The Santa Cruz water supply depends mainly on surface water sources. It plans to use the desalination plant for six months during dry years---averaging one out of six years. Longinotti states, “Most drought events are predicted to require curtailments of below 20%. Do Santa Cruz residents want to incur the expense of a desalination plant? Or would they rather conserve a little every year?”

MORE: Debbie Cook, former Mayor of Huntington Beach, is coming to Santa Cruz to talk about her city’s consideration of desalination as a water source. Cook served as one of two elected officials on the state’s Desalination Task Force, where she says she got her education about desalination. Her experience led her to serve as president of the board of the Post Carbon Institute, a think tank responding to environmental, energy and economic crises.

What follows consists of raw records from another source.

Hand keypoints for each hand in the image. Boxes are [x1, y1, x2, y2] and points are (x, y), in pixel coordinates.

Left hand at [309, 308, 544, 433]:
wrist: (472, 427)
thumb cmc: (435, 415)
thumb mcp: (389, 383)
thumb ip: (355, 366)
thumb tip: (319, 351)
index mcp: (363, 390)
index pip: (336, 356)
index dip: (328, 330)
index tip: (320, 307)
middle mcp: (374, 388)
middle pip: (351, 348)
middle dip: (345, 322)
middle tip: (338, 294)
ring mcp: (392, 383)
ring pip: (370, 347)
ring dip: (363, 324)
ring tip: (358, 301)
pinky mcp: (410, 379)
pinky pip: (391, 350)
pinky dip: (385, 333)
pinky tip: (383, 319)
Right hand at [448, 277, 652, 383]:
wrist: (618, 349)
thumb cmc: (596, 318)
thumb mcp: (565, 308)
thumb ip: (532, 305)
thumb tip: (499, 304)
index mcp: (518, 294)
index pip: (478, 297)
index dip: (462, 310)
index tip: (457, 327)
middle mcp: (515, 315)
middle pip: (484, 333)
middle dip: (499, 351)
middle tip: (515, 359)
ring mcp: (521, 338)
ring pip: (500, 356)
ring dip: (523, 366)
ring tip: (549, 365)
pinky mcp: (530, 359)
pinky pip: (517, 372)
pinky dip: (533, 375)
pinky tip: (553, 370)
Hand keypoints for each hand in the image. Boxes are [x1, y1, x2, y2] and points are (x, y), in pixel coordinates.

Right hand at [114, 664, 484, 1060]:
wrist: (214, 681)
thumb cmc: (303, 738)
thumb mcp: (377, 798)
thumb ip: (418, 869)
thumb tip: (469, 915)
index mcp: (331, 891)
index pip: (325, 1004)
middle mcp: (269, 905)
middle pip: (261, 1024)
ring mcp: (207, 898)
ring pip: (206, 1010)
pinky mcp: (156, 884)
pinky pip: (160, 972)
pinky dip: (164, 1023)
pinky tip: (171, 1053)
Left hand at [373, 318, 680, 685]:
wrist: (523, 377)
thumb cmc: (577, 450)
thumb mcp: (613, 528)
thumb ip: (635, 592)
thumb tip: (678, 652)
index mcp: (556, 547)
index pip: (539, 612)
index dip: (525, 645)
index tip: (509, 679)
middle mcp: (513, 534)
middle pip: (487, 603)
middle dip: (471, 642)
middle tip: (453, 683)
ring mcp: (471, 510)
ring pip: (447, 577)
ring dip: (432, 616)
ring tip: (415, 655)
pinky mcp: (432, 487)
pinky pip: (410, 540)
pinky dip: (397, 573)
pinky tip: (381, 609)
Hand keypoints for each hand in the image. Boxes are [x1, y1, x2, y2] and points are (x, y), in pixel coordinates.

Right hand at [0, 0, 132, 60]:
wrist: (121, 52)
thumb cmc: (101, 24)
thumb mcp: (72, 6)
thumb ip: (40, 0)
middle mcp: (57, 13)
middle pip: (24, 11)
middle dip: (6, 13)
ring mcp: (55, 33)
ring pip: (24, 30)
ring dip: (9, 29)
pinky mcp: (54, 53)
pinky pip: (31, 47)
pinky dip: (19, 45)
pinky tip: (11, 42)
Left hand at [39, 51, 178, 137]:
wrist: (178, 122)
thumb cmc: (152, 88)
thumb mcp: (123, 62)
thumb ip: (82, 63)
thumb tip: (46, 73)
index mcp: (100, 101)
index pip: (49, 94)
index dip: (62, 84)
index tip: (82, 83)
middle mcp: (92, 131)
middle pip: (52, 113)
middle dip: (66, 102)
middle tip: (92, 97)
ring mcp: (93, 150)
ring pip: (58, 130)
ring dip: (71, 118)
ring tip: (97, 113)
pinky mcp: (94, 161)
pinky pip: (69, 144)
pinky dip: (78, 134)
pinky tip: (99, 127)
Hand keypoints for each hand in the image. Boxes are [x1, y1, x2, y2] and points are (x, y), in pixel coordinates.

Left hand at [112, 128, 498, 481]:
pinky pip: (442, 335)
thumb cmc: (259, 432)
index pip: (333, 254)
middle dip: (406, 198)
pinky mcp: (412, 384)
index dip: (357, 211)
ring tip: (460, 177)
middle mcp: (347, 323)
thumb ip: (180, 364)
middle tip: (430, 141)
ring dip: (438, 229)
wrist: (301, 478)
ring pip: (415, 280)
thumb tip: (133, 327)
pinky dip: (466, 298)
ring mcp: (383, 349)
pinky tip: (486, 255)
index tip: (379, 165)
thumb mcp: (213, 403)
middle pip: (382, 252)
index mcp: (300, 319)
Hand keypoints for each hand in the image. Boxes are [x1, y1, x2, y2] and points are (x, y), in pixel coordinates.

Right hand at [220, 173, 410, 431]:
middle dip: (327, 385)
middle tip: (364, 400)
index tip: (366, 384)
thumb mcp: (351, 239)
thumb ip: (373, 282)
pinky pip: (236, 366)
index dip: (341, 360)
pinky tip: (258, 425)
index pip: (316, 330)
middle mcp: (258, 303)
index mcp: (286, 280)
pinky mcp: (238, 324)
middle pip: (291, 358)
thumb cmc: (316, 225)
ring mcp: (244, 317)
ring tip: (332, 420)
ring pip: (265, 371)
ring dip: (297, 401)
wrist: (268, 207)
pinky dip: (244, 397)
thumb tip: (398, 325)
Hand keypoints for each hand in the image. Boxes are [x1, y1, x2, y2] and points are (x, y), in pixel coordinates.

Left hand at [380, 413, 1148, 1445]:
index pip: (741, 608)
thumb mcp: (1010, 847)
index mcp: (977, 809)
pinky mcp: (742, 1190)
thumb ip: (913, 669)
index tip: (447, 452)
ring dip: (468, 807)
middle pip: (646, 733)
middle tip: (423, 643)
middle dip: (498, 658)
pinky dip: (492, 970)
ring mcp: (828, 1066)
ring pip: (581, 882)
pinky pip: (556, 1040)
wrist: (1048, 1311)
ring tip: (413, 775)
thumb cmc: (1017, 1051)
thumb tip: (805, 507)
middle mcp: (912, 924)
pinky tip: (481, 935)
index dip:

She has written an article called, Desalination: Energy Down the Drain, http://www.postcarbon.org/article/40423-desalination-energy-down-the-drain, in which she writes, “One thing for sure, ocean desalination is not about California’s water crisis. We live in a desert and use too much water. Our water needs can be solved if we follow the lead of agencies like Irvine Ranch Water District and take appropriate measures: allocation based rate structures, smart timers, landscaping codes, and conservation…. Ocean desalination is an example of our complete failure to recognize stark realities—water, food, energy, soil, air, and oceans are limited and our population and consumption keeps growing. Once again we are applying a technical fix to an adaptive challenge.”

Bill Kocher is the Director of the Santa Cruz Water Department, serving 90,000 people in Santa Cruz and Live Oak. Bill will present the costs and benefits of the proposed desalination plant from the point of view of the City’s Integrated Water Plan, approved by the City Council in 2005.

Also on the panel is Heather Cooley, Senior Research Associate with Pacific Institute’s Water and Sustainability Program. She co-authored the Pacific Institute’s publication, Desalination, With a Grain of Salt, A California Perspective, http://www.pacinst.org/reports/desalination/index.htm and the publication, The Impact of Sea-level Rise on the California Coast.

Rounding out the panel is Rick Longinotti, author of the article, Desalination or Living Within Our Water Limits? http://docs.google.com/fileview?id=0B6hJIWyES6A9ZjcyZGU1MDItOTRlMC00ODllLTk5MTQtNTY2YWZhNDJlYmY0&hl=en Rick will address drought security, aquifer overdraft, and growth in water demand through conservation-based alternatives to desal. He will also evaluate the proposals under consideration by Santa Cruz and Soquel Creek Water Departments to offset the greenhouse gas impact of the plant.

Comments  (Hide Comments)

by Curious
Monday Mar 1st, 2010 5:35 PM
From what I've read, desalination is pretty expensive and energy intensive. Wouldn't we be better off putting the money we'd spend on building an operating a desal plant into less energy intensive means of improving our water supply?

Examples I'm wondering about include improving ground water recharge through percolation ponds, maybe raising the height of the existing dam at Loch Lomond, incentives to upgrade current inefficient plumbing and landscaping uses of water to more efficient models.